Service hangs when tracing is enabled


I have a very odd issue in one of my API services. When tracing is enabled the service hangs and stops working. Not sure how to debug the issue as I have other services using the same tracing code and they work well.
The services run in Kubernetes using istio service mesh. Tempo distributed is deployed in the cluster. The tracing is based on zipkin/opencensus.

endpoint = zipkin.Endpoint(servicename, iphost:port). // tried different ports here with no difference
reporter = zipkin.NewReporter(temp_url)
exporter = zipkin.NewExporter(reporter, endpoint)

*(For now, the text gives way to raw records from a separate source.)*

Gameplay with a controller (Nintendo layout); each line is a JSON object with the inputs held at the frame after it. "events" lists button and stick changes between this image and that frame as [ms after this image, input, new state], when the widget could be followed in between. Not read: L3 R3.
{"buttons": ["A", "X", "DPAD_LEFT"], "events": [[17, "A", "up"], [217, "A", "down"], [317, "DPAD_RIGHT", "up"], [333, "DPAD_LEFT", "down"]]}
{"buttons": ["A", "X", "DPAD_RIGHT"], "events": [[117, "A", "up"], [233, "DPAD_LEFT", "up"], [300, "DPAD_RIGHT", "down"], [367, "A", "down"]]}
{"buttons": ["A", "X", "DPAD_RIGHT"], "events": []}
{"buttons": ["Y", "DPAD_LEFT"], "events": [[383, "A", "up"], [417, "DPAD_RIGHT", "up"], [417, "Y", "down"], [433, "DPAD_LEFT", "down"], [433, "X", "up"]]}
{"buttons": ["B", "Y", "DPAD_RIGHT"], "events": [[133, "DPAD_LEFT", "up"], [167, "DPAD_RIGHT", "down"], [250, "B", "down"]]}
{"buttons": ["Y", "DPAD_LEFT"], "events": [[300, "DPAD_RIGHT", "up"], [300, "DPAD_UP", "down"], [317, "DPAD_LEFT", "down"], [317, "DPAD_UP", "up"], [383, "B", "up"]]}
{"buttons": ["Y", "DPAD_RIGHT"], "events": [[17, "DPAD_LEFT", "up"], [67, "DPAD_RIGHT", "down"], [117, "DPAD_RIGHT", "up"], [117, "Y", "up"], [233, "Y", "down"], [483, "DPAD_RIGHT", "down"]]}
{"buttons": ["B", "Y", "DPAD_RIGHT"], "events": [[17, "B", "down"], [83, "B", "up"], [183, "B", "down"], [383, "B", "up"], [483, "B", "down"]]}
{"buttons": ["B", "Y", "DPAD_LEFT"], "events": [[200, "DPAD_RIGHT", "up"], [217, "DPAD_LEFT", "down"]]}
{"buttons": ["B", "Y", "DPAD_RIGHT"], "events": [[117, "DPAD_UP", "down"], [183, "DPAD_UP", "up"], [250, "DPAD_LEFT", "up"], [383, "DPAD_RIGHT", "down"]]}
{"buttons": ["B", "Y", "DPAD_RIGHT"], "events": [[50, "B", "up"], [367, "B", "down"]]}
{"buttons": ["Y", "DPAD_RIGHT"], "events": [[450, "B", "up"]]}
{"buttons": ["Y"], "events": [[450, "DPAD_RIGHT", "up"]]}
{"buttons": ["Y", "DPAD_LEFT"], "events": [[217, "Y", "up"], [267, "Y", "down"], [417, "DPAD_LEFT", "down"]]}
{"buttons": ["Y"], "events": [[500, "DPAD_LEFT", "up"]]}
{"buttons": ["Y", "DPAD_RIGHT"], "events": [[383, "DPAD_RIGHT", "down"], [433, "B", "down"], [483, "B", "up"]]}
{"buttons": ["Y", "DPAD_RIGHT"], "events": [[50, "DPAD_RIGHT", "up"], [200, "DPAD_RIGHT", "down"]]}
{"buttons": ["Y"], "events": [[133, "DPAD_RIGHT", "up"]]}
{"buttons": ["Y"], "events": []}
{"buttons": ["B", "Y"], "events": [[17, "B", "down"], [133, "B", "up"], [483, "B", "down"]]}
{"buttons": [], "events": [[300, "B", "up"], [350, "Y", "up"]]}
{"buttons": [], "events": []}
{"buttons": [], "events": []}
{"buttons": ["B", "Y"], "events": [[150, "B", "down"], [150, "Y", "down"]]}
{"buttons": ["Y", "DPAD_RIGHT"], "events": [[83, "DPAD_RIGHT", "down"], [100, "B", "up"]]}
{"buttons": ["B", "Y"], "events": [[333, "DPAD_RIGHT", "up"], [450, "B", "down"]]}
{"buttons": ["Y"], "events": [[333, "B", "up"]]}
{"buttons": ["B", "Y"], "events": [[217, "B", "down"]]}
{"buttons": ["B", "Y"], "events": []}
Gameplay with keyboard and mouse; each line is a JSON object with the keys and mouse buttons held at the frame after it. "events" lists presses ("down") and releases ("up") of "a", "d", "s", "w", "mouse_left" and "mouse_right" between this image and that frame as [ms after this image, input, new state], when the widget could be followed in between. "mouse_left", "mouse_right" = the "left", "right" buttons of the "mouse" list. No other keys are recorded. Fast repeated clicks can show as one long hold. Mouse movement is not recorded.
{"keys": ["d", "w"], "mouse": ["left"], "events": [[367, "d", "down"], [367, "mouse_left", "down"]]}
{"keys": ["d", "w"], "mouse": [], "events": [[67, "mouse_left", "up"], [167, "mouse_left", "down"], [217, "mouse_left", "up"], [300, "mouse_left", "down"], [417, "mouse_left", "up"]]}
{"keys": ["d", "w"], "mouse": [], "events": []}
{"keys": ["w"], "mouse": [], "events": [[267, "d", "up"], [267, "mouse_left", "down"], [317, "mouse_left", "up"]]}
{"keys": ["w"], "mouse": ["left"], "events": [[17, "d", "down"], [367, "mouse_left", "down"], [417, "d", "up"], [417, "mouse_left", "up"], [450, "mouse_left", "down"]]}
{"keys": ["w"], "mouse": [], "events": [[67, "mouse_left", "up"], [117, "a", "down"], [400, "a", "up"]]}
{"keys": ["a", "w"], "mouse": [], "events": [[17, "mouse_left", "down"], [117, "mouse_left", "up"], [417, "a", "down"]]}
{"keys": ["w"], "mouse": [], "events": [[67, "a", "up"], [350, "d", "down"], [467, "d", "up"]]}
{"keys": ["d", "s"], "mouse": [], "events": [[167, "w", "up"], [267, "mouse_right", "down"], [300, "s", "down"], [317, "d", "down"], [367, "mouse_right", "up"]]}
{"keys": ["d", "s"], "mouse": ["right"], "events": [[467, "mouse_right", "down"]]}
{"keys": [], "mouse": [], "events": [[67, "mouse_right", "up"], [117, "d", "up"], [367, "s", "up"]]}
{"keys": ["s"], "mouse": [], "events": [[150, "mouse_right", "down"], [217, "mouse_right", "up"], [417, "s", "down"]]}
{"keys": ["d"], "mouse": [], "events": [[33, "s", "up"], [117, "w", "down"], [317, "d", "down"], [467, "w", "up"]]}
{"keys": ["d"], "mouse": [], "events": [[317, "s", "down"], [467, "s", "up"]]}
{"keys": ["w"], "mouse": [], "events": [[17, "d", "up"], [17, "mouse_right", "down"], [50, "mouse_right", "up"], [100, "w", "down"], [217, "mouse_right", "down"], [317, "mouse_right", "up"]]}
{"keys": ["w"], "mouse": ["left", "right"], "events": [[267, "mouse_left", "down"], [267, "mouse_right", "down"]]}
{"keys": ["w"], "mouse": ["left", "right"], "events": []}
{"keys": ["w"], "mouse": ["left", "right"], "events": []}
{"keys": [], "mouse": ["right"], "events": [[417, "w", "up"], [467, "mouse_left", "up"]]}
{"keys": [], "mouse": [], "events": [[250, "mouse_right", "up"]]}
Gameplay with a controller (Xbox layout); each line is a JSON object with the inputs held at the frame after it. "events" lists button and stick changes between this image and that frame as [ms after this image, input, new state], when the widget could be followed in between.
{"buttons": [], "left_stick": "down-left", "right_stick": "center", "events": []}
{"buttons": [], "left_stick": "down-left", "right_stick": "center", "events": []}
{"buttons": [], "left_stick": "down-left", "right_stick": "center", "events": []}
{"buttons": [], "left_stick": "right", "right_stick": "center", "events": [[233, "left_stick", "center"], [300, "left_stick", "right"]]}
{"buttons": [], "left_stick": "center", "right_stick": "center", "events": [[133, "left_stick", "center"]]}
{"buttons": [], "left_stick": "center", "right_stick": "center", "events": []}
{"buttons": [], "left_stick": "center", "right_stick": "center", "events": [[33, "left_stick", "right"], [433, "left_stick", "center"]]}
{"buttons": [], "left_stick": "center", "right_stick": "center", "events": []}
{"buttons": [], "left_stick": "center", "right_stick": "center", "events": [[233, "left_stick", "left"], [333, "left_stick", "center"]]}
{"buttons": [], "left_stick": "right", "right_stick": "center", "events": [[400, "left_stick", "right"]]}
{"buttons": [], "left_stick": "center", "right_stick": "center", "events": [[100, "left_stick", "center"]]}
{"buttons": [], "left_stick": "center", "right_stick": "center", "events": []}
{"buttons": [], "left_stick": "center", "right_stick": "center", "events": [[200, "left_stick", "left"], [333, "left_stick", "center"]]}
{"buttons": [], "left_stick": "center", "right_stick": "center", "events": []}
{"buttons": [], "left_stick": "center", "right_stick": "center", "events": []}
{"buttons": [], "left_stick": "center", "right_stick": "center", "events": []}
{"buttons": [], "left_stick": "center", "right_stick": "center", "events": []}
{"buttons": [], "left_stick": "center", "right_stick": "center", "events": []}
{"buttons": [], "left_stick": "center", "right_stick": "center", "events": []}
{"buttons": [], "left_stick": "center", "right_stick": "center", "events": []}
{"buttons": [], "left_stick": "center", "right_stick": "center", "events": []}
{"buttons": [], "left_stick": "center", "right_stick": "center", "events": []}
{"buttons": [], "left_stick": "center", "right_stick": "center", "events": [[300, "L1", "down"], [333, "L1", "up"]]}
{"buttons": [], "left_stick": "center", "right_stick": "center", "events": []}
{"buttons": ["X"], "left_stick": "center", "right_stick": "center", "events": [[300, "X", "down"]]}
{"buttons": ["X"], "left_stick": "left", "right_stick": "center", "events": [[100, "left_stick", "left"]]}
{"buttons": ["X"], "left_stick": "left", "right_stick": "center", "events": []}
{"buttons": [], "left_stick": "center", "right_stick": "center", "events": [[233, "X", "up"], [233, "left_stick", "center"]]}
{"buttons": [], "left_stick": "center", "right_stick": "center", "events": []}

I have checked the code and couldn’t find any problem as the code is the same as the other API services that have no problems. The containers are based on the same base image and there doesn’t seem to be any restrictions on outbound communication. The issue starts showing up when tracing is enable i.e trace.ApplyConfig(trace.Config{DefaultSampler: trace.NeverAlways()}) and the code tries to send traces to the tempo-distributor. There doesn’t seem to be communication between the app and tempo distributer as looking at the logs there is no sign of the distributer getting any tracing.

Has anyone experienced similar issues? Any pointers or ideas of how to debug it? Workarounds?.


This issue has been resolved.
The problem was on our end. There was some refactoring to our codebase and the tracing setup was moved out from the main into a separate function causing the tracer to close on exit. Zipkin reporter uses channels to send spans to a go routine and this send to the backend, in our case, tempo. Because the tracer was previously closed there was no receiver to the span channel and hence the reason of the hanging as this is a blocking operation.